** BEGIN ITEMS **
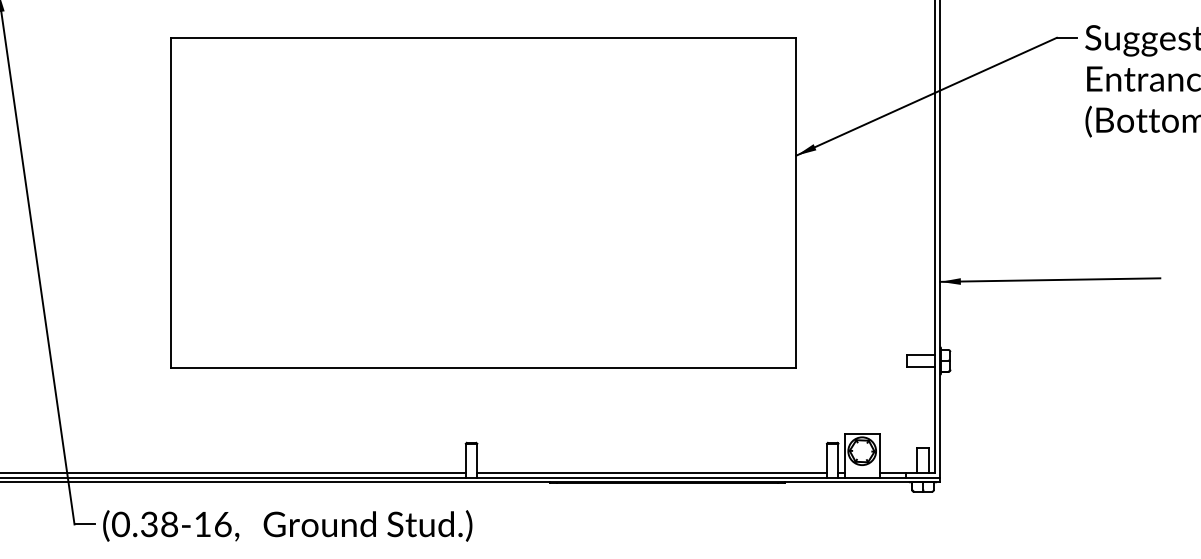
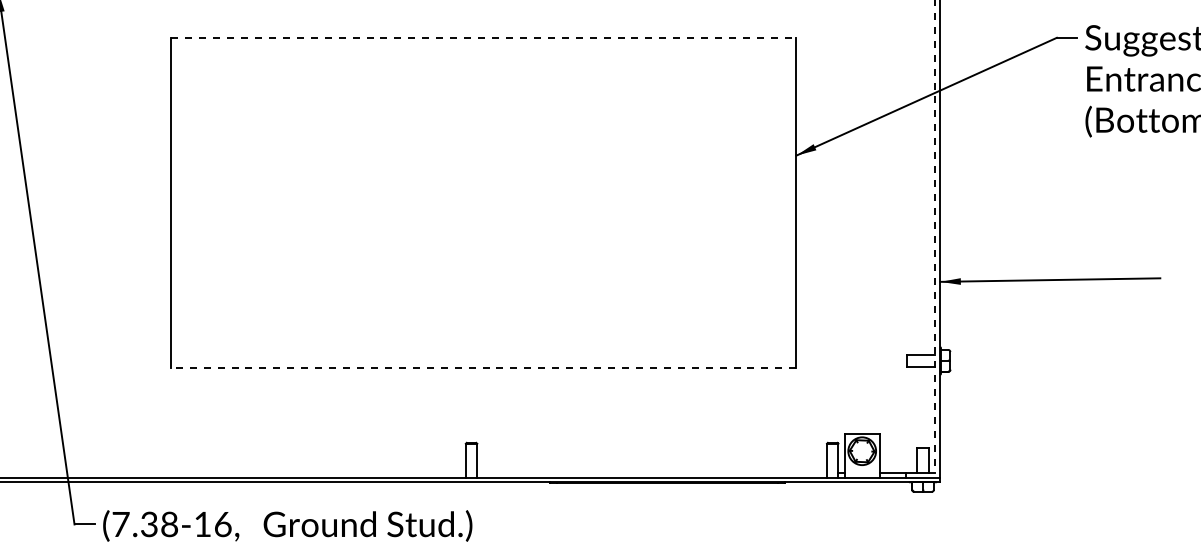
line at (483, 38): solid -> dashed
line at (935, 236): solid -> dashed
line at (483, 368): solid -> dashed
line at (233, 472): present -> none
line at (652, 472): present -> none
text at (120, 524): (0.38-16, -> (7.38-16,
** END ITEMS **
Express the lines in the rows above as a JSON list of strings, one string per line and no blank lines. Leave out the pictures.

[
  "line at (483, 38): solid -> dashed",
  "line at (935, 236): solid -> dashed",
  "line at (483, 368): solid -> dashed",
  "line at (233, 472): present -> none",
  "line at (652, 472): present -> none",
  "text at (120, 524): (0.38-16, -> (7.38-16,"
]